Divorces are messing things, and the finances involved just make things more tricky. Good divorce lawyers have a mastery of the IRS code, and being that I thought I would be a tax lawyer (at one time), it’s this knowledge that provides some edge. For most spouses, custody of children takes top priority, though finding out about financial support does take a close second place. Most typical forms of support are child support and alimony (though in many States, alimony is now called “maintenance”).
A third option when talking about support is un-allocated support. This form of support is when you take child support and alimony and mush them together so that you can’t tell which dollar goes toward one or the other. Hence, the title “un-allocated.” By mushing the dollars together, you create an interesting tax device that allows the parent that is paying the support a tax deduction for the entire amount he or she pays (whereas, child support is typically not a deduction), and the recipient of the support pays income taxes on the support received (where typically, child support does not have to be claimed as income – only alimony).
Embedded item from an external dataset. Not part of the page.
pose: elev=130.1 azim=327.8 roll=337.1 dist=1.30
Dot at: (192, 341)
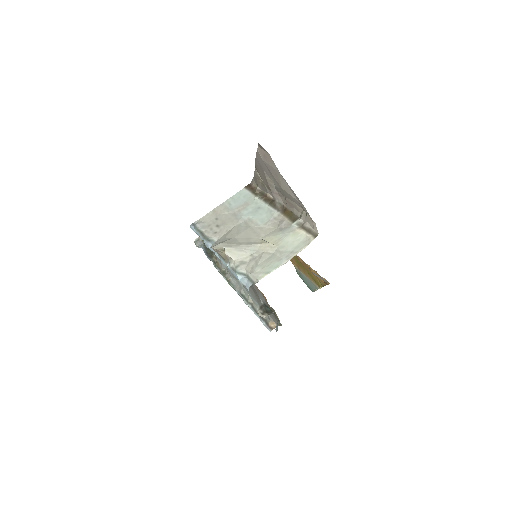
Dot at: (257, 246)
When using un-allocated support, the payor may be willing to pay more (and the recipient receive more) given the new-found tax savings. The mechanics that make it all special is that your taking income at the payor’s tax bracket and moving that money (in the form of support ) to the recipient’s tax bracket. The greater the difference between the tax brackets, the more you’re screwing the IRS out of tax money they would have otherwise received. It’s this money saved, that gets put on the table to settle a support problem. There are IRS rules to make this all work, but we can cover that in a later blog post.
It’s important, however, to know that this term “unallocated support” isn’t used by many, except those lawyers and judges in Illinois (and divorce professionals elsewhere). So, your tax person or CPA will not have a clue as to what you’re talking about. In that case, the proper IRS term for unallocated support is “separate maintenance” and your divorce papers should carefully note ALL of these terms along with providing what the intentions of the spouses by setting up support in this fashion.